Thursday, June 20, 2024
June 20, 2024

Opinion: Bylaw 530 threatens island with mass development


The lack of affordable housing for long-term renters is a serious problem.

Online booking sites such as Airbnb have plundered Salt Spring’s rental stock. It was also a big mistake for the BC government to exclude these islands from its empty home and speculation taxes. The 2021 census shows that nearly a thousand Salt Spring homes — or one in six — are either vacant or used only part-time. Houses owned by off-island investors are standing empty while working islanders can’t find anywhere to live.

Unfortunately, our trustees Laura Patrick and Peter Grove, whose term of office runs out in just 12 weeks, have cobbled together a hasty and dangerous new bylaw that not only won’t fix the problem but threatens to unleash a host of new ones. Bylaw 530 would allow thousands of new “secondary dwellings” to be built by most landowners on the island, including most properties currently restricted to one dwelling for water and sewage reasons. This is not mere tinkering. When built out, this new zoning would almost double Salt Spring’s population and density. We are already growing at twice the national average. The bylaw makes no mention at all of affordability, even as it tears up key parts of the Official Community Plan. And the covenant provision that might have ensured new dwellings are for long-term renters only has been axed.

The likely result is not housing for locals but a surge of unlawful holiday rentals and haphazard construction that will further overwhelm the island’s services, environment and rural character. We can expect ever more land clearing, suburban sprawl, clogged roads and ferries, water shortage and septic pollution. Our best efforts in fighting climate change will be for nought. In short, Bylaw 530 grossly contravenes the Islands Trust founding mandate to “preserve and protect in perpetuity.” Many rightly fear that its main effect will be an end-run around the Trust Act’s core mission to save these lovely islands from overdevelopment.

I and many others have raised these concerns with our trustees by phone and email.

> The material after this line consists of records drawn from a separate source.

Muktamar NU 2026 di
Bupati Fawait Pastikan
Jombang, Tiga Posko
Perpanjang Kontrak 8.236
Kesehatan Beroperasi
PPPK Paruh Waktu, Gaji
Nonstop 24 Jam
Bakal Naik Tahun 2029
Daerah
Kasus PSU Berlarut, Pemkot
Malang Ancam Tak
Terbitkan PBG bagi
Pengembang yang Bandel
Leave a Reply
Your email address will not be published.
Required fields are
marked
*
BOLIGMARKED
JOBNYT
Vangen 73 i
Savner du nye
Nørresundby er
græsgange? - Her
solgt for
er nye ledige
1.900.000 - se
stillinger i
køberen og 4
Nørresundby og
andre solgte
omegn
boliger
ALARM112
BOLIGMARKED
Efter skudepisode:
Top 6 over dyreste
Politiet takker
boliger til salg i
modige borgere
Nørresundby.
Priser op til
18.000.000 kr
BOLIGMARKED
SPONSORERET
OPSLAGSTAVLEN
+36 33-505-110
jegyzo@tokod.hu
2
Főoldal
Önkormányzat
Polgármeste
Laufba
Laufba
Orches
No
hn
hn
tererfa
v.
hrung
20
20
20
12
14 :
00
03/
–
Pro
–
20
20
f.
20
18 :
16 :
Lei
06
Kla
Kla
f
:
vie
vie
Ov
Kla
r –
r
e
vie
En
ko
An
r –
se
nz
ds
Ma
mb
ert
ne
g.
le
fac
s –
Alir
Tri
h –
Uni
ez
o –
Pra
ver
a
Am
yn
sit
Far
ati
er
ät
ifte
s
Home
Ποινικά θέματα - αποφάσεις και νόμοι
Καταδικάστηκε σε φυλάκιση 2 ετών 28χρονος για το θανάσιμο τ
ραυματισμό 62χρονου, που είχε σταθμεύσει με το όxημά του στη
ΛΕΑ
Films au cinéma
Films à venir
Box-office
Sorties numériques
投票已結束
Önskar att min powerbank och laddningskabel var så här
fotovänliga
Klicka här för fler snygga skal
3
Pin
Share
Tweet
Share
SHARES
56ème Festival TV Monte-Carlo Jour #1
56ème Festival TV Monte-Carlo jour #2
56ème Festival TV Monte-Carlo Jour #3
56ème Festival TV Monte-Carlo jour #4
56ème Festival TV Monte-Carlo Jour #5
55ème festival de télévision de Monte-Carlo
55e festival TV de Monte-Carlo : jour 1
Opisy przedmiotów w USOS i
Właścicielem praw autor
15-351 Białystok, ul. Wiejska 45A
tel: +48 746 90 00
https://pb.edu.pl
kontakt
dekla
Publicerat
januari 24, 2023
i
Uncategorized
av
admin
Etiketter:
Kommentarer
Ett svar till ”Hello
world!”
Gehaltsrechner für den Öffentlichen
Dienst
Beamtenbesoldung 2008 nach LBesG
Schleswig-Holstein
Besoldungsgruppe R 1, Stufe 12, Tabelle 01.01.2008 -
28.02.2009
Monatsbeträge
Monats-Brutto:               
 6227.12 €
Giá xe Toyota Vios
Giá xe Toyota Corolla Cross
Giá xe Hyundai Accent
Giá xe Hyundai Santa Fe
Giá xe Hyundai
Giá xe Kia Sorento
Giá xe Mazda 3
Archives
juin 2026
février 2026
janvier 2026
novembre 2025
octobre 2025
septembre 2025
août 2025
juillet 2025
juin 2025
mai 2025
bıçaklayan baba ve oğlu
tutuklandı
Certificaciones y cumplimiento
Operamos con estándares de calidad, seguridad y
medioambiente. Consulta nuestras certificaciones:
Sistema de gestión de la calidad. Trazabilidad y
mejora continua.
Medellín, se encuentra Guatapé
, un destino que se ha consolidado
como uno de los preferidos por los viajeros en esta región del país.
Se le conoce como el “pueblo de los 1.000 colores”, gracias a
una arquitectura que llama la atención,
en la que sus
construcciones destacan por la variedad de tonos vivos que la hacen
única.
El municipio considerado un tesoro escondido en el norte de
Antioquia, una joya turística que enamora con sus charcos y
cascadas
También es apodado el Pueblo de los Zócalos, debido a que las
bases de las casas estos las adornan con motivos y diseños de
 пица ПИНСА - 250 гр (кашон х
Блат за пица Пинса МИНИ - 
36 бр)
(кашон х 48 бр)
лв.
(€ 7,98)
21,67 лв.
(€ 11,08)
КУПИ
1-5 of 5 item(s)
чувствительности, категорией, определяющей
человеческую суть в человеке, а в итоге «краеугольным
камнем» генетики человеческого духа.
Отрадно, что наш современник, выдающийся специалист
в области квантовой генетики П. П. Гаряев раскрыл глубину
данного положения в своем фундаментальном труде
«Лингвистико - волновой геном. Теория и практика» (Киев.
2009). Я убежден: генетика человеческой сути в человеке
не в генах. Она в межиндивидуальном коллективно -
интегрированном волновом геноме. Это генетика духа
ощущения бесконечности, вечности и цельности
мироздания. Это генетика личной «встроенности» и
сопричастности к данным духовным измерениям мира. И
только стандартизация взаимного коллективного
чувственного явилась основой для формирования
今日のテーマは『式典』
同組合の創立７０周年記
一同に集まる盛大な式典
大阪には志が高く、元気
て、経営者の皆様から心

When asked why they’re in such a hurry to pass this far-reaching law in the last days of their term, both told me: because we have to do something. Amazingly, both also told me not to worry because few people will act on it anyway. It seems that the appearance of a solution, not a true one, is their top priority. So why do it?

Bylaw 530 has already run through two readings, and could get its third and final stamp on Sept. 6, a month and a half from now. Despite the sweep of new zoning that would change the island forever, most islanders have barely heard of it. Before third reading, B.C. law requires a full public hearing. People were expecting one to occur on Thursday, July 21 at Meaden Hall, but according to the Trust website, we are instead being offered merely an “open house” by Zoom on that day. Now, just hours before this Driftwood went to press, there’s word that a real public hearing will be held after all, on Thursday, Aug. 18. All concerned islanders should mark this on their calendars and be sure to attend in person bringing questions and objections. It is likely the last chance. Meanwhile, they can email their trustees, copying in staff and Trust chair Peter Luckham.

There are much better ways to free up rental housing. Why not crack down effectively on illegal Airbnbs, of which there are already hundreds on the island? Why not bring Salt Spring within the empty home and speculation taxes? Why not use proceeds from those taxes to build homes in places where services, shops and public transport are in place? These are all proven ways with far less risk of wrecking the island for future generations and visitors alike.

The writer is a Salt Spring resident and author of A Short History of Progress and several other books on history, travel and of fiction.